Work instructions.
Reproduce the lines of the listing verbatim, starting at the line containing "Connect with us" and ending at the line containing "8MMX50MTR GREEN POLYESTER MASKING TAPE", both included.

-- Available data follows --

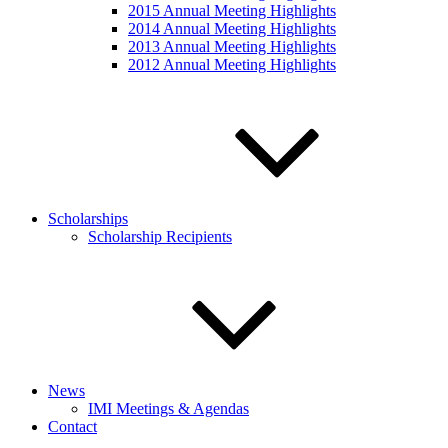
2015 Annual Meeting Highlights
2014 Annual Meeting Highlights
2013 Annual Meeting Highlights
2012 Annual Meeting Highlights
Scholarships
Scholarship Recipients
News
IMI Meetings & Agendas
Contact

-- Available data concluded --
-- Available data follows --

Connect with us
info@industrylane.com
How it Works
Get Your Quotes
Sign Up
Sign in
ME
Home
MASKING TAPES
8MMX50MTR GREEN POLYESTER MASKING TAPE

-- Available data concluded --

Task output.
Connect with us
info@industrylane.com
How it Works
Get Your Quotes
Sign Up
Sign in
ME
Home
MASKING TAPES
8MMX50MTR GREEN POLYESTER MASKING TAPE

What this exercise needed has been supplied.